— EXERCISE DIRECTIONS —
For the listing below, give the number of lines that hold the string "wrist", without anything else.

╔══

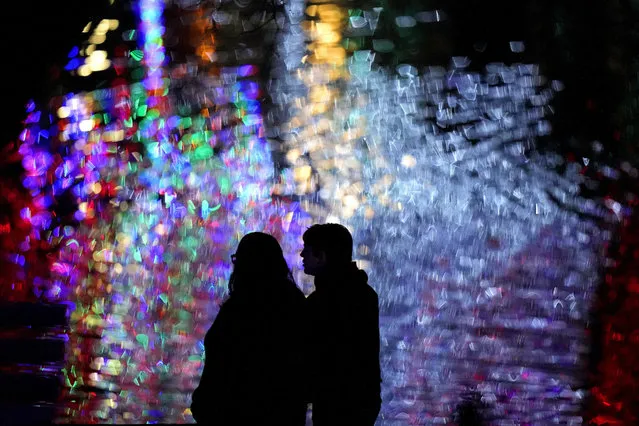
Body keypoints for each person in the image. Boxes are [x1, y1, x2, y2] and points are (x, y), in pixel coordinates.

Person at [191, 232, 307, 426]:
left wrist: (203, 405)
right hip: (285, 412)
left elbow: (221, 365)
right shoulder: (295, 302)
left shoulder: (240, 307)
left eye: (237, 259)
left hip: (236, 412)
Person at [301, 223, 382, 426]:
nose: (302, 254)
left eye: (308, 250)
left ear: (322, 256)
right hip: (362, 400)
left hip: (334, 403)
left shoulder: (320, 303)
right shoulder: (365, 295)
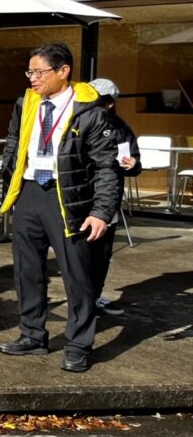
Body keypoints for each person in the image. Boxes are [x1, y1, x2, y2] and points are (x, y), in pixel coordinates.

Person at [0, 43, 121, 372]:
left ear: (63, 71)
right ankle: (32, 335)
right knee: (27, 270)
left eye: (39, 72)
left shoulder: (90, 111)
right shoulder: (26, 103)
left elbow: (107, 166)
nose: (32, 78)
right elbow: (14, 141)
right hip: (29, 192)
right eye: (30, 72)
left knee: (77, 275)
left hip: (68, 197)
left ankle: (78, 345)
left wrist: (101, 212)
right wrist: (10, 181)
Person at [86, 78, 141, 317]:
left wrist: (133, 164)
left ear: (109, 103)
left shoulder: (120, 128)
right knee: (78, 255)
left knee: (102, 255)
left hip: (107, 199)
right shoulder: (75, 122)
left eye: (96, 100)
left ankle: (93, 298)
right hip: (78, 199)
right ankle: (81, 300)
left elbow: (134, 161)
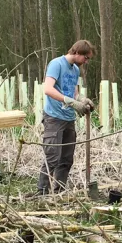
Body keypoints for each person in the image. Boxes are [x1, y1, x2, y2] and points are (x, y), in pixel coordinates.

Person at [37, 40, 97, 195]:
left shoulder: (75, 69)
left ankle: (59, 190)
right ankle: (42, 192)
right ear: (77, 52)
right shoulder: (56, 64)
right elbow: (48, 89)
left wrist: (82, 99)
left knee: (66, 158)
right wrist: (69, 101)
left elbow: (74, 92)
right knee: (52, 156)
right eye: (86, 57)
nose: (86, 61)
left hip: (69, 118)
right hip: (54, 117)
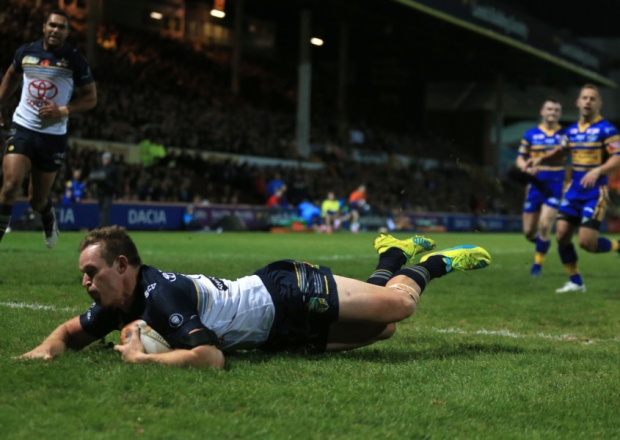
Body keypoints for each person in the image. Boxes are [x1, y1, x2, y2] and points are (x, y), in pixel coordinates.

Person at [16, 226, 491, 368]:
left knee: (400, 309)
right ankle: (391, 254)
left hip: (282, 293)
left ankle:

╚══

— OUTPUT FOR THIS EXERCISE —
6